(INSTRUÇÕES)
**A.** De acordo com o trecho do documento, por quais duas vias concorrentes se realiza a representação política nacional num país presidencialista?
**B.** Troque "vereadores" por "senadores" no trecho do documento entre "Contra ela, inviável." e "deputados e vereadores.", inclusive, e apresente o resultado.

------ TRECHO DO DOCUMENTO ------

É dever da política providenciar o oxigênio. Inexiste explicação, argumento ou causa nobre que justifique deslocar a plano sequer concorrente qualquer outra prioridade do país. Suspender juízos doutrinários, moderar impulsos inovadores, adiar definições partidárias, repensar alianças políticas são procedimentos cabíveis para combater, da melhor forma possível, os danos sociais da pandemia. Esse o sentido mais objetivo e atual que podem assumir a política econômica, as políticas de auxílio a vulneráveis e as chamadas reformas, por mais que todas essas políticas remetam, também, a horizontes transcendentes ao contexto da pandemia. Prospecções e metas, sejam quais forem seus intervalos temporais, tendem ao fracasso se não dialogarem com esse contexto que as pauta. Pode-se dizer que entregar esse oxigênio é a prova de legitimidade a que se submete, hoje, nossa democracia.
A
representação política é a forma institucional que permite conseguir o oxigênio
para a sociedade não parar de respirar. Fora dela o sucesso é improvável.
Contra ela, inviável. A ciência normativa da política ensina que, num país onde
presidencialismo é tradição arraigada e instituição vigente, a representação
política nacional realiza-se, de fato, por duas vias concorrentes, o Congresso
e a Presidência da República, que repartem o governo. E sendo o Estado,
ademais, federativo, essa bifurcação da representação desdobra-se em
governadores e prefeitos, deputados e vereadores.
No
mesmo sentido há uma lição da política prática que a pandemia reitera de modo
cabal. Passaram pelo crivo da representação política – sob guarda e vigilância
do Judiciário - todos os instrumentos de que, bem ou mal, dispomos hoje para
reduzir danos. E todos os fracassos que agravaram danos estiveram ligados à
pretensão presidencial de desvirtuar a representação política, seja para tornar
despótica a que ele exerce, seja para atacar as demais instâncias
representativas e seus respectivos titulares, em quem vê inimigos.
É
fato, porém, que, mesmo subvertendo instituições e os padrões de interação
política próprios da democracia, o presidente exerce um mandato representativo.
E para que não se incorra em autoengano, é bom entender que seu mandato foi conquistado
em arena eleitoral diversa daquela que cria a representação legislativa, sendo
exercido, portanto, conforme lógica personificada, oposta à que preside a
dinâmica partidária do Legislativo. Portanto,
não será propriamente uma aberração Bolsonaro enfrentar com sucesso uma nova
eleição presidencial mesmo se estiver novamente, como já esteve, isolado, no
Congresso. Do mesmo modo poderá se dar mal na reeleição, mesmo com todo o
centrão em seus braços. Retomo um ponto que mencionei em artigo recente (“Crônica
de um revés parcial: duas arenas e a política de resistência democrática” – Revista eletrônica Política Democrática / fevereiro 2021)

------ MATERIAL APRESENTADO ------

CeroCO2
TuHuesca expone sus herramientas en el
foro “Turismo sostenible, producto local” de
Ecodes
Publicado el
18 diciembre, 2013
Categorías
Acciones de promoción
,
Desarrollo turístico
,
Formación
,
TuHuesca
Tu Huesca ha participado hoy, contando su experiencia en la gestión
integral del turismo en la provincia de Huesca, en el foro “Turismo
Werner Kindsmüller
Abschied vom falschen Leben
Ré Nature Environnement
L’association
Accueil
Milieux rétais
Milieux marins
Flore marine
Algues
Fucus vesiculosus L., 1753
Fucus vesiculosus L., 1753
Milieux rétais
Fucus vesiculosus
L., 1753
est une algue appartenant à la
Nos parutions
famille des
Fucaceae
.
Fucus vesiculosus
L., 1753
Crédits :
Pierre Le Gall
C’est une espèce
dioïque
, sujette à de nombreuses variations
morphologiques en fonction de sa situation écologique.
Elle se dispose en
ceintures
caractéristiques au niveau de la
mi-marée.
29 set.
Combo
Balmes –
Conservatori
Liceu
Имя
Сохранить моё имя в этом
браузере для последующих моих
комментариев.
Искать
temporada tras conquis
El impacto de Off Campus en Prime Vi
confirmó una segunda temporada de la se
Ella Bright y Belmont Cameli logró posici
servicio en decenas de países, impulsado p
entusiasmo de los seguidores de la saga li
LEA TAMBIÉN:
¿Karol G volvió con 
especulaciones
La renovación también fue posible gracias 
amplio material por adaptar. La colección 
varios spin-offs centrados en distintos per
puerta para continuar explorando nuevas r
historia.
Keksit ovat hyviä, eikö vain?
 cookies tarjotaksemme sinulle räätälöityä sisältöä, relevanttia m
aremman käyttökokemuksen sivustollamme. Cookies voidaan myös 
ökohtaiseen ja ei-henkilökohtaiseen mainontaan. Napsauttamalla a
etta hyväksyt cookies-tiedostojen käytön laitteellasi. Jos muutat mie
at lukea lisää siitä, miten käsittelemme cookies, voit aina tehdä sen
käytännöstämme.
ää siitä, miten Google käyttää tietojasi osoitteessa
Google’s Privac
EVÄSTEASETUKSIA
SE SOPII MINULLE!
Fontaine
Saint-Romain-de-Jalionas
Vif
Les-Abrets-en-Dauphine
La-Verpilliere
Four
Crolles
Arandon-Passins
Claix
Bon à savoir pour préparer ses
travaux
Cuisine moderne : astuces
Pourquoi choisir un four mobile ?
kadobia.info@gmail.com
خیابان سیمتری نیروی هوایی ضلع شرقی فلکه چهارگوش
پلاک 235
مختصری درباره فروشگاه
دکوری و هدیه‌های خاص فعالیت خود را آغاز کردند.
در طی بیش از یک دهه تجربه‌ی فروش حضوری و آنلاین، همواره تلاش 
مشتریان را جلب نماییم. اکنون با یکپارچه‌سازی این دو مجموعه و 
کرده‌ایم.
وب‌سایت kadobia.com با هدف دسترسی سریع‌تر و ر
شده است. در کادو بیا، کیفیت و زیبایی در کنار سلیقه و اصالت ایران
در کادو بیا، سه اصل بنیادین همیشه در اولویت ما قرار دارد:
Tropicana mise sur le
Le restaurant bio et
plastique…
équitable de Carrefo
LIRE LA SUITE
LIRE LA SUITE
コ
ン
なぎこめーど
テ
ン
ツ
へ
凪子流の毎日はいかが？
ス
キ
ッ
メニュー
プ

------
------ MATERIAL APRESENTADO ------

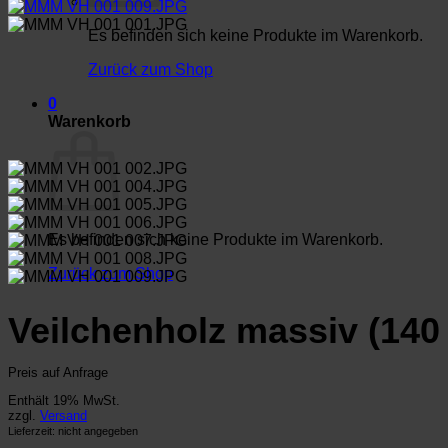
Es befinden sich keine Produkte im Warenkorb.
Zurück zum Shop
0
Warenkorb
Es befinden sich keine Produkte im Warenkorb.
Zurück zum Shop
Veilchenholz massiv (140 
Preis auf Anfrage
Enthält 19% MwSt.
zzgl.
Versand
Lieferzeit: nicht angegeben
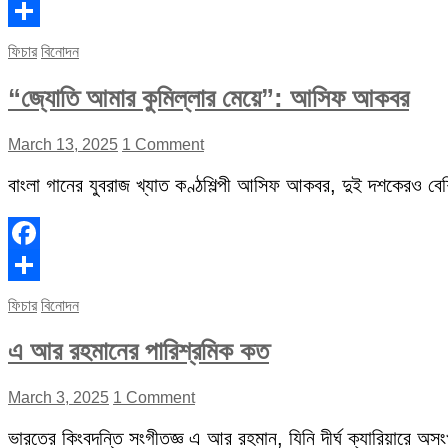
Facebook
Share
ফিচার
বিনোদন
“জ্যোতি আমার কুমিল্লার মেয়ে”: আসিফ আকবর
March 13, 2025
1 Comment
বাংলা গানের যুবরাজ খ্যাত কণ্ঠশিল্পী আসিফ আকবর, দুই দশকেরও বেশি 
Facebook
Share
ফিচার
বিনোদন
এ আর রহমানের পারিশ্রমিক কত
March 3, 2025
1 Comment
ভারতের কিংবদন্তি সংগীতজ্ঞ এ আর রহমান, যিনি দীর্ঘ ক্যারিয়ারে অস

------

(LISTA DE RESPOSTAS)
**A.** Pelo Congresso e pela Presidência da República.

**B.**
Contra ela, inviável. A ciência normativa da política ensina que, num país onde
presidencialismo é tradição arraigada e instituição vigente, a representação
política nacional realiza-se, de fato, por duas vias concorrentes, o Congresso
e a Presidência da República, que repartem o governo. E sendo o Estado,
ademais, federativo, essa bifurcação da representação desdobra-se em
governadores e prefeitos, deputados e senadores.